Top of Extracted records

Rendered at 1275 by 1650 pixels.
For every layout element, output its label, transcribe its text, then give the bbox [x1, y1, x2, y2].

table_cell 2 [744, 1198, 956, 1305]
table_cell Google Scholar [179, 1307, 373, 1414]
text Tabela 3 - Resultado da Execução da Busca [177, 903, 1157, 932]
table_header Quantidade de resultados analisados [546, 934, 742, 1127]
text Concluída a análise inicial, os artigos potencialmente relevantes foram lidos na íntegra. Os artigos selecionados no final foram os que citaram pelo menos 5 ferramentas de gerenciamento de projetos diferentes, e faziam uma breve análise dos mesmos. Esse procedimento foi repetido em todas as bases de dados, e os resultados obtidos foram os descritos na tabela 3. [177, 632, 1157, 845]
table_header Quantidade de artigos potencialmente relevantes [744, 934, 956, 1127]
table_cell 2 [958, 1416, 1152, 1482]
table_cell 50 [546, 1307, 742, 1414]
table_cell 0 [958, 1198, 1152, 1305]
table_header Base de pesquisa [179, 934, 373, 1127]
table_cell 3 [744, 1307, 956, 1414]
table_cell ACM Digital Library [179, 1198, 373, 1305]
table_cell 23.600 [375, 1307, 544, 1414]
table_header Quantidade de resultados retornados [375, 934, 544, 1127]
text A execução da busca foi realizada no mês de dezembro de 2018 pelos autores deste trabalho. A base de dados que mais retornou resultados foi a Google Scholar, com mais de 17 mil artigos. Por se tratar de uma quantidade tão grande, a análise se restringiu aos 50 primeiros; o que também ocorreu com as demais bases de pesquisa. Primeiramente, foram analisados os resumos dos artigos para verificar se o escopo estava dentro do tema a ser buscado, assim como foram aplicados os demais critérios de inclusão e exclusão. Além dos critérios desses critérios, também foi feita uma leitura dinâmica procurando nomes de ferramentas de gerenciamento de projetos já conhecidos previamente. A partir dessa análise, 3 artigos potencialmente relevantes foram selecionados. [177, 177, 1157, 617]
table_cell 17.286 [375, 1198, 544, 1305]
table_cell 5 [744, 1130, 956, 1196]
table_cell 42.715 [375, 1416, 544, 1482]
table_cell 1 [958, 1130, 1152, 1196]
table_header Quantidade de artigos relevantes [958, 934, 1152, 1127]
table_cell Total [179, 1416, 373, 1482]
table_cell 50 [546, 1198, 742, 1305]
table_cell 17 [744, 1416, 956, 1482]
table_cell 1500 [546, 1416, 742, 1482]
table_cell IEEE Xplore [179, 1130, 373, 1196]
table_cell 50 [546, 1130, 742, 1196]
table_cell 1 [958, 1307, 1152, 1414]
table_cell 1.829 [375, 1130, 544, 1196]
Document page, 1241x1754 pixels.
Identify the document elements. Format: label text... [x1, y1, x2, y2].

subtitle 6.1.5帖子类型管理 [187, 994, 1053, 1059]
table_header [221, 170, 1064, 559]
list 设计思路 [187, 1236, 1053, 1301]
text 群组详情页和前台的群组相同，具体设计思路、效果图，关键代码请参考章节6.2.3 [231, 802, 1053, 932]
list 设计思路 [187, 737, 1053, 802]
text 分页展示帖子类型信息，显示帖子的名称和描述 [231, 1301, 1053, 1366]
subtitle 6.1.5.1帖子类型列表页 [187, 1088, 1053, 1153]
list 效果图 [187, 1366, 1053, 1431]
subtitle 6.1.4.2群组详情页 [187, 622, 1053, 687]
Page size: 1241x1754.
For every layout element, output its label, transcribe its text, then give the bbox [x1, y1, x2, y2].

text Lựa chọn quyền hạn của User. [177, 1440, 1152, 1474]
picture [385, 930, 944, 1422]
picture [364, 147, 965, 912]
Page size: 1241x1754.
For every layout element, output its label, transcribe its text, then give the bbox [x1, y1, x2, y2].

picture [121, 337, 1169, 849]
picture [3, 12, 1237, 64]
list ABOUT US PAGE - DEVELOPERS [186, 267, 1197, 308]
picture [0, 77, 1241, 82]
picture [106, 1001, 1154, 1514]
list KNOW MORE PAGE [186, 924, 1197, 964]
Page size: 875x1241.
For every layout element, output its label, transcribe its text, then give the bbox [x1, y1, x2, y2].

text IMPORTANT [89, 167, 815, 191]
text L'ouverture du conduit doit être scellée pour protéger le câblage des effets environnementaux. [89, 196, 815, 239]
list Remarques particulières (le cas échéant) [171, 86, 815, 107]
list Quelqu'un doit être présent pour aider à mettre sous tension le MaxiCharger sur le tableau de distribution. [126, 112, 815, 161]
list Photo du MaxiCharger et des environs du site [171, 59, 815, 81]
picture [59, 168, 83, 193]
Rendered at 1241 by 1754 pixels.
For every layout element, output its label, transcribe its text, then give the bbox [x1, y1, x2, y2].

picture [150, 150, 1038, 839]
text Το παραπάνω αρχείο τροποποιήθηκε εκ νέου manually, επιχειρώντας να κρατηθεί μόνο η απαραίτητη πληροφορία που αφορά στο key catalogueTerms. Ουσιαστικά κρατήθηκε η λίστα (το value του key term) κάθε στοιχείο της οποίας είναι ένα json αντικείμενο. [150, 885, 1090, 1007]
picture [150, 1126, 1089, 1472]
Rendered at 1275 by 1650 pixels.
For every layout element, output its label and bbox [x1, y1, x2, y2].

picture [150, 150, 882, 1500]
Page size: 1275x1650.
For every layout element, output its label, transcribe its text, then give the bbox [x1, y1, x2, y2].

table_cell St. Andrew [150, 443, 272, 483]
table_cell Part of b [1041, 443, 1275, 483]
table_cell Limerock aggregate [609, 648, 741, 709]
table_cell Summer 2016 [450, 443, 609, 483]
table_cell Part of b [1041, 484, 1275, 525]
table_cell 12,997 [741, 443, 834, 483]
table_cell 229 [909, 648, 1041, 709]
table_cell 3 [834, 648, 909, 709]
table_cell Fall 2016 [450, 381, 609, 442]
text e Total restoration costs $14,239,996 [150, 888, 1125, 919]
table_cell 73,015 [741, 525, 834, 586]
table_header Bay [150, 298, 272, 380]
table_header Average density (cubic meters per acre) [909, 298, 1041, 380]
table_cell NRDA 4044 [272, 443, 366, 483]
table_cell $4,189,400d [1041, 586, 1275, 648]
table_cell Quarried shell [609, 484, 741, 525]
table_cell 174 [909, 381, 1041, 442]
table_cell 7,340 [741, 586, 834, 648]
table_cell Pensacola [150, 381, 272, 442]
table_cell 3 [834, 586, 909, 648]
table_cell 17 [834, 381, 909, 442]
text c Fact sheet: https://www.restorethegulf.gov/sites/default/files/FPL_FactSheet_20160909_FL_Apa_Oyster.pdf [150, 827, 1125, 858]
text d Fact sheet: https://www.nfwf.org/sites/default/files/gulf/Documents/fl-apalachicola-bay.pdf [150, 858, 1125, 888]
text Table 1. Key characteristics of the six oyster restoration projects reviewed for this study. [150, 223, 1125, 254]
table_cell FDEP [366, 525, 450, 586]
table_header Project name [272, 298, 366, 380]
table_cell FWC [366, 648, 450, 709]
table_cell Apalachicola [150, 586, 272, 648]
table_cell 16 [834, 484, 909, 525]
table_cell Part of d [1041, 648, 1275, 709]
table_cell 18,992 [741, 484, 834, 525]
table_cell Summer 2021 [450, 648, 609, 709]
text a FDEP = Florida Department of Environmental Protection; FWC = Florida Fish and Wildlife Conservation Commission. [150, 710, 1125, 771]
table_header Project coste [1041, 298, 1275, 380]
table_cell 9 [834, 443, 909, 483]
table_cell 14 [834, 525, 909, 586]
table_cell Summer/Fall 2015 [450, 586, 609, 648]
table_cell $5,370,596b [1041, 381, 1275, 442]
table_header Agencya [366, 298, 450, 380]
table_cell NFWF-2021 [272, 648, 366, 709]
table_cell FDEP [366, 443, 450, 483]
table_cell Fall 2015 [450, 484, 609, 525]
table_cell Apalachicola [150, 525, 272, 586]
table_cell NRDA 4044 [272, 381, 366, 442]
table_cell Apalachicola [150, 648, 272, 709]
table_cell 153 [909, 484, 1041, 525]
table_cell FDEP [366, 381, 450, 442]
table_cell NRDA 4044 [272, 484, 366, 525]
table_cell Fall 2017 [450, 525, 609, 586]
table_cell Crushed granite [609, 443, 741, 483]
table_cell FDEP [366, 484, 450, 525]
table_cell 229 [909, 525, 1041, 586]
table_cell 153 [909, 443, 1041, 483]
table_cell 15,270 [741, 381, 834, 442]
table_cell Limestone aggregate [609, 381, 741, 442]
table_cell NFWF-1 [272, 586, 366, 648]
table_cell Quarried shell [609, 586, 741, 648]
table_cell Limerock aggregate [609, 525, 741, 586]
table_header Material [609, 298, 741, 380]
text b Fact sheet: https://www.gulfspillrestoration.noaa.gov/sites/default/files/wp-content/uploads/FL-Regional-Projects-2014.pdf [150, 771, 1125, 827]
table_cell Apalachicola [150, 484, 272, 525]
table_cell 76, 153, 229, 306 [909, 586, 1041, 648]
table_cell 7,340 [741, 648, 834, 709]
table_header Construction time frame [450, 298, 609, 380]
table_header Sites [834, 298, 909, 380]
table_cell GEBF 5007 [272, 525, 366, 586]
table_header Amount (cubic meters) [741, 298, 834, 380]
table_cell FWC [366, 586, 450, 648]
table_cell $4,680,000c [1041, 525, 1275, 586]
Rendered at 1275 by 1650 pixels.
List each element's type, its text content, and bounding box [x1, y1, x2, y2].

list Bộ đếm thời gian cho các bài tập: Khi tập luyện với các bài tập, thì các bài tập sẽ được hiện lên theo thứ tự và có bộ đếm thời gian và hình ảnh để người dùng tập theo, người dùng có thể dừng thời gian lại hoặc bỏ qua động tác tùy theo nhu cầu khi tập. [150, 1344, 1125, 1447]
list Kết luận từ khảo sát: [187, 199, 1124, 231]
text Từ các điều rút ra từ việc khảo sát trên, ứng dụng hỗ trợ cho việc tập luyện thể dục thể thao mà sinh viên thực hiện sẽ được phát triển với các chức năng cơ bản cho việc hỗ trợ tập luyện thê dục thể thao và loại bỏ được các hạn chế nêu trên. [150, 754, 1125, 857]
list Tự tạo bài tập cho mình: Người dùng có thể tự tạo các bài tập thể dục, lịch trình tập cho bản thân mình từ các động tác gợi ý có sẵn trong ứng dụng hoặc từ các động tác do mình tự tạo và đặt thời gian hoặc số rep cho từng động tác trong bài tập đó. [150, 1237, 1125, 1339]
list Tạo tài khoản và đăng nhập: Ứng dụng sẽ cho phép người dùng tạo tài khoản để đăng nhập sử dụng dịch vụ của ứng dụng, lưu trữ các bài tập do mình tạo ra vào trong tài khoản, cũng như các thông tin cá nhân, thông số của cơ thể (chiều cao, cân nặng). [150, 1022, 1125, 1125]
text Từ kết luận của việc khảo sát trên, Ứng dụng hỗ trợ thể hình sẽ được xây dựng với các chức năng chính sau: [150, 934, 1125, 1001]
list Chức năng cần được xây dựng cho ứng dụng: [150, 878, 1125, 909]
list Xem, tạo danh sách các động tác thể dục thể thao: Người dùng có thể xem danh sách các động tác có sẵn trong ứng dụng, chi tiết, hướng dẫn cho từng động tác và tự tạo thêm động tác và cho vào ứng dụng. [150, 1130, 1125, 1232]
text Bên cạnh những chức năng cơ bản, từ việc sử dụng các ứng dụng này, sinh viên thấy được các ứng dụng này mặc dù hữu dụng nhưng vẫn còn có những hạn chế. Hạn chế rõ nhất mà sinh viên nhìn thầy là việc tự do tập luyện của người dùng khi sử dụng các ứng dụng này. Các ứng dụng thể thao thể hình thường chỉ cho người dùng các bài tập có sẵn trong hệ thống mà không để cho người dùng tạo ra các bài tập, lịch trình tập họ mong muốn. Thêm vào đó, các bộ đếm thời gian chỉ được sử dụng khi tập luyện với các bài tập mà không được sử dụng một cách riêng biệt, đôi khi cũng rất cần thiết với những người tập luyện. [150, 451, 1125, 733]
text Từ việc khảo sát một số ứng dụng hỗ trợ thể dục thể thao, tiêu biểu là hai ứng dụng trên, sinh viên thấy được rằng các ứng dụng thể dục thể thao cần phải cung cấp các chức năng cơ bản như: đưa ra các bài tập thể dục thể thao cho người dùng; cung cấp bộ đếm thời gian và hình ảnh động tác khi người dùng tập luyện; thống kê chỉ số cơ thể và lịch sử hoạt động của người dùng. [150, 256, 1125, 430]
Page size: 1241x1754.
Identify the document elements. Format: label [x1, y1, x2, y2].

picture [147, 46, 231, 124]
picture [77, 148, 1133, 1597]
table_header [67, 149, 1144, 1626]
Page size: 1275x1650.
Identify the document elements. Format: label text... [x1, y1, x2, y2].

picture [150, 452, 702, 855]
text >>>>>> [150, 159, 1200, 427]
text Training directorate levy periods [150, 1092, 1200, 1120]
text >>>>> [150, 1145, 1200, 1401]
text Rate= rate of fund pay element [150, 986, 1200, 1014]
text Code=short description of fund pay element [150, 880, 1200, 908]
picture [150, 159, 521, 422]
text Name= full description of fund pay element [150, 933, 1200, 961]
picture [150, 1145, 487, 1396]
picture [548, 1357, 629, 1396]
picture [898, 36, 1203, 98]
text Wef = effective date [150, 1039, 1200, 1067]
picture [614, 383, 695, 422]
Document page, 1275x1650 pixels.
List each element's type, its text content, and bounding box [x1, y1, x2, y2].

Bottom of Extracted records

# [What you are asked to do]
A bare number should be your reply: how many lines in the entries above include the word "cubic".

# [Answer section]
2